## Directions
Answer these from the text on Hampshire fruit growing:
1. How many acres of small fruit did Hampshire have in 1908?
2. Which two parishes lead the strawberry business?
3. After the first week's picking, where does most of the fruit go?

## Source document
#####

Hampshire, like Cambridgeshire and Norfolk, are the only counties in which the area of small fruit exceeds that of orchards. The returns for 1908 show that Hampshire had 3320 acres of small fruit to 2236 acres of orchards; Cambridge had 6878 acres of small fruit to 5221 of orchards; and Norfolk had 5876 acres of small fruit against 5188 acres of orchards. Compared with twenty years previously, the acreage of small fruit had trebled. This is largely due in Hampshire to the extension of strawberry culture in the Southampton district, where the industry is in the hands of many small growers, few of whom cultivate more than 20 acres each. Sarisbury and Botley are the leading parishes in which the business is carried on. Most of the strawberry holdings are from half an acre to 5 acres in extent, a few are from 5 to 10 acres, fewer still from 10 to 20 acres and only half-a-dozen over that limit. Runners from one-year plants are used for planting, being found more fruitful than those from older plants. Peat-moss manure from London stables is much used, but artificial manures are also employed with good results. Shortly after flowering the plants are bedded down with straw at the rate of about 25 cwt. per acre. Picking begins some ten days earlier than in Kent, at a date between 1st June and 15th June. The first week’s gathering is sent mostly to London, but subsequently the greater part of the fruit goes to the Midlands and to Scotland and Ireland.

#####

## Dataset extract
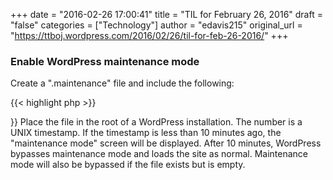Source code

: +++
date = "2016-02-26 17:00:41"
title = "TIL for February 26, 2016"
draft = "false"
categories = ["Technology"]
author = "edavis215"
original_url = "https://ttboj.wordpress.com/2016/02/26/til-for-feb-26-2016/"
+++

<h3>Enable WordPress maintenance mode</h3>
Create a ".maintenance" file and include the following:

{{< highlight php >}}

<?php $upgrading = 1455233470; ?&gt;
{{< /highlight >}}
Place the file in the root of a WordPress installation.

The number is a UNIX timestamp. If the timestamp is less than 10 minutes ago, the "maintenance mode" screen will be displayed. After 10 minutes, WordPress bypasses maintenance mode and loads the site as normal.

Maintenance mode will also be bypassed if the file exists but is empty.

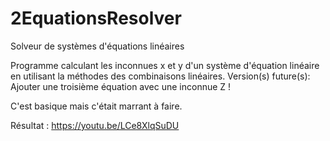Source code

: # 2EquationsResolver

Solveur de systèmes d'équations linéaires

Programme calculant les inconnues x et y d'un système d'équation linéaire en utilisant la méthodes des combinaisons linéaires. Version(s) future(s): Ajouter une troisième équation avec une inconnue Z !

C'est basique mais c'était marrant à faire. 

Résultat : https://youtu.be/LCe8XlqSuDU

#####

## Output for this exercise
1. 3320 acres
2. Sarisbury and Botley
3. To the Midlands and to Scotland and Ireland